In der Etage darunter genießt das Zentrum für Kulturelle Bildung UZWEI einen ebenso exzellenten Ruf wie auch das storylabKIU der Fachhochschule im ersten Stock. Dessen Direktor Harald Opel hat das einstige Forschungsinstitut für Bewegtbildstudien Winkelmanns zu einem international renommierten Labor für Virtual und Augmented Reality, 360-Grad-Film und immersive Erlebniswelten weiterentwickelt. Damit rangiert die Dortmunder FH in der Welt der digitalen Präsentation nicht nur wissenschaftlich ganz weit vorne.

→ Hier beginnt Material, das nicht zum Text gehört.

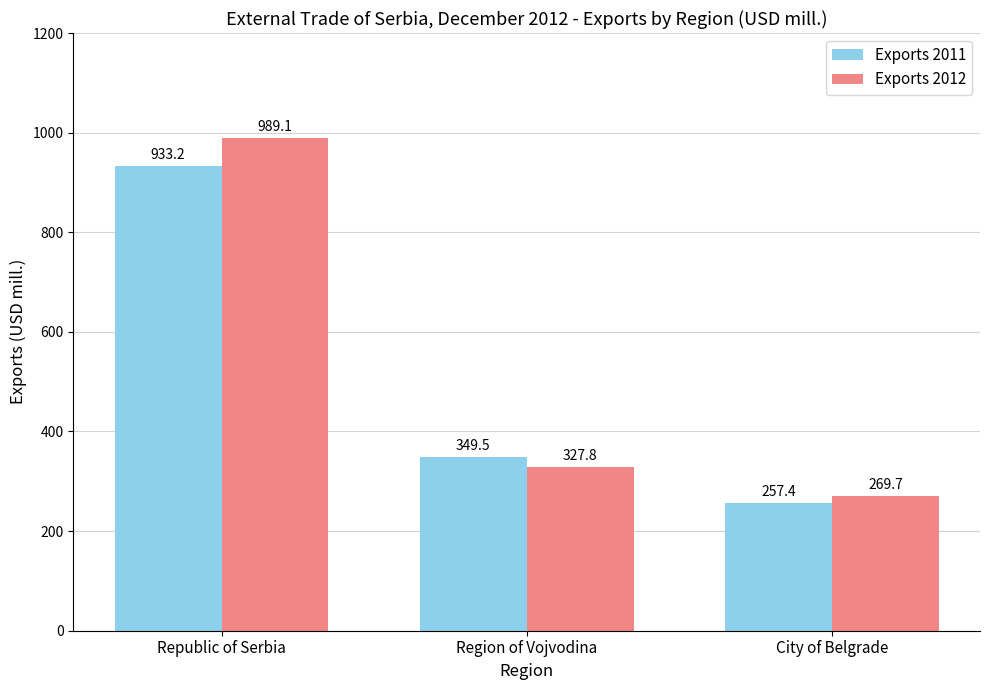

Reading left to right, what are all the values shown in this chart?

Exports 2011: 933.2	349.5	257.4
Exports 2012: 989.1	327.8	269.7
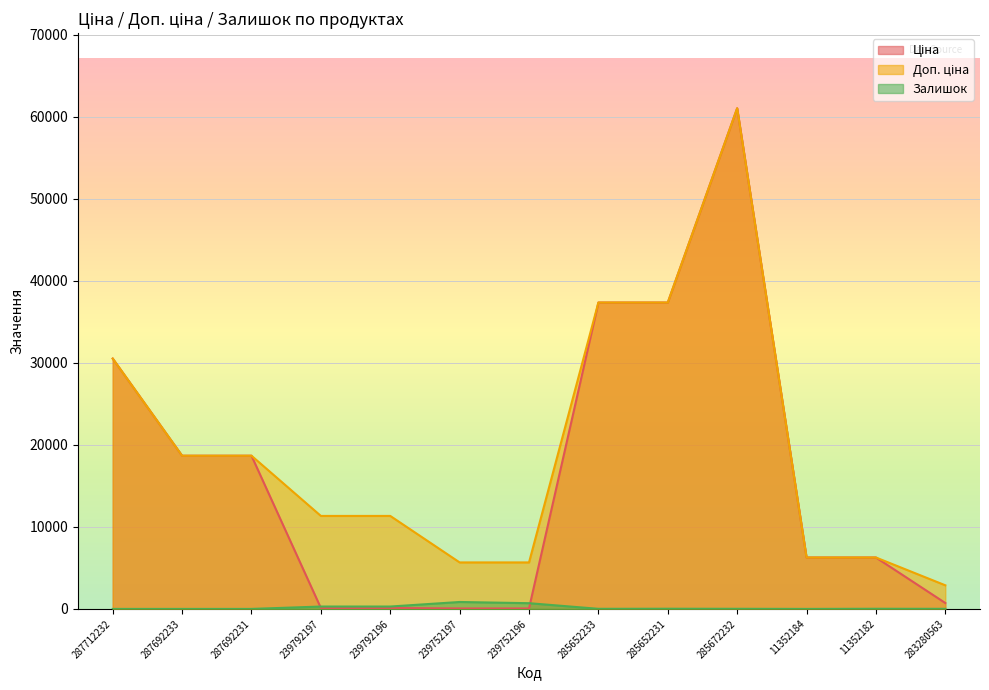

What position from the left is 11352182?

12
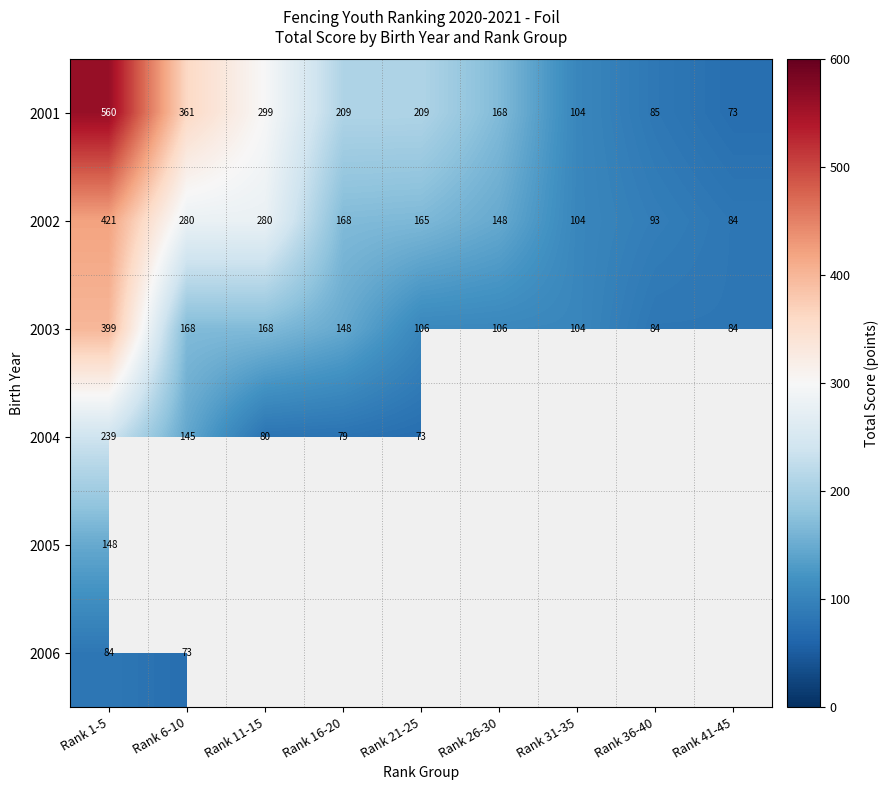

True or false: 2001 has a value of 299.1 at Rank 11-15.

True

Und sogar der Keller des U ist ein ausgezeichneter Ort, im wahren Sinne des Wortes. Der Restaurantführer Gault Millau lobt das »Emil« mit Küchenchef Sebastian Felsing schon länger, 2019 wurde ihm eine der begehrten Hauben zuerkannt.

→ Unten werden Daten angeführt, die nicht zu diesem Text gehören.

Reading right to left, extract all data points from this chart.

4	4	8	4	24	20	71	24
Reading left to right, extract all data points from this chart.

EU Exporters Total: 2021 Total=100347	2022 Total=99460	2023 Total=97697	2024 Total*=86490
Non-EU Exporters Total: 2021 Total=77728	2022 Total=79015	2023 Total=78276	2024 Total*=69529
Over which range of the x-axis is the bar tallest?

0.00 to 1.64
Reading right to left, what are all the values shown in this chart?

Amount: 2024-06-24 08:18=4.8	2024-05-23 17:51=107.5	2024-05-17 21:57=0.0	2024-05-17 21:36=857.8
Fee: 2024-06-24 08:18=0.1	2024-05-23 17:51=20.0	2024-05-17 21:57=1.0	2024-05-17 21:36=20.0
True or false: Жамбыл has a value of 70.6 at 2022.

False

Das edle Lokal im schicken Kellergewölbe ist eine von insgesamt drei Locations, die Till Hoppe und Thomas Pieper im U betreiben. Auch sie wollen nach der Corona-Pause Neues wagen, wie Pieper im persönlichen Gespräch ankündigt: Künftig soll die Dach-Etage unter dem neuen Namen Brauturm mit einem Wirtshaus-Konzept auch an Wochentagen voller Leben sein – so lautet jedenfalls der Plan. Das lange Zeit als Club für vorwiegend jüngere Fans von Black Music erfolgreiche »View« ist damit Geschichte. Die Betreiber hoffen dann ganztags auf ein Publikum, »das mehr dem Querschnitt der Bevölkerung entspricht«, wie Pieper sagt. Dafür entwickele »Emil«-Küchenchef Sebastian Felsing ein bodenständiges, aber qualitativ hochwertiges Küchenangebot. Und wenn am späteren Abend doch mal Partystimmung aufkommt, soll auch das Feiern bei Clubmusik möglich sein. Für exklusive Events wird die begehrte Dach-Etage zudem weiterhin buchbar sein.
Ein Sorgenkind bleibt allerdings das »Moog« im Erdgeschoss, vor allem tagsüber. Die Gründe dafür sind mannigfaltig: Die Betreiber beklagen glaubwürdig, dass die geringe Besucherfrequenz dem Cafébetrieb seit Jahren nur Verluste beschert. Die anderen Turm-»Bewohner« hadern hingegen mit dem Angebot, und alle zusammen sind unglücklich mit der räumlichen Situation, innen wie außen, tagsüber wie abends. Die zählt in der Tat zu den größten Problemen des U, in jeder Hinsicht: Man findet schlecht rein, und wenn man drin ist, fühlt man sich nicht willkommen. Die trutzburghafte Architektur außen wirkt genauso abweisend wie das zentrale Foyer. Es erinnert mehr an verlassene Empfangsbereiche von Versicherungskonzernen an einem frühen Sonntagmorgen als an das quirlige Entrée eines belebten oder gar beliebten Kulturortes. »Auch daran werden wir jetzt ganz gezielt arbeiten«, sagen Kulturbetriebe-Chef Mühlhofer und Kulturdezernent Stüdemann. Doch das hört man ebenfalls nicht zum ersten Mal. Und so orientiert sich die Zukunft des Dortmunder U weiterhin an seiner prägnanten Form: Nach oben ist es immerhin offen.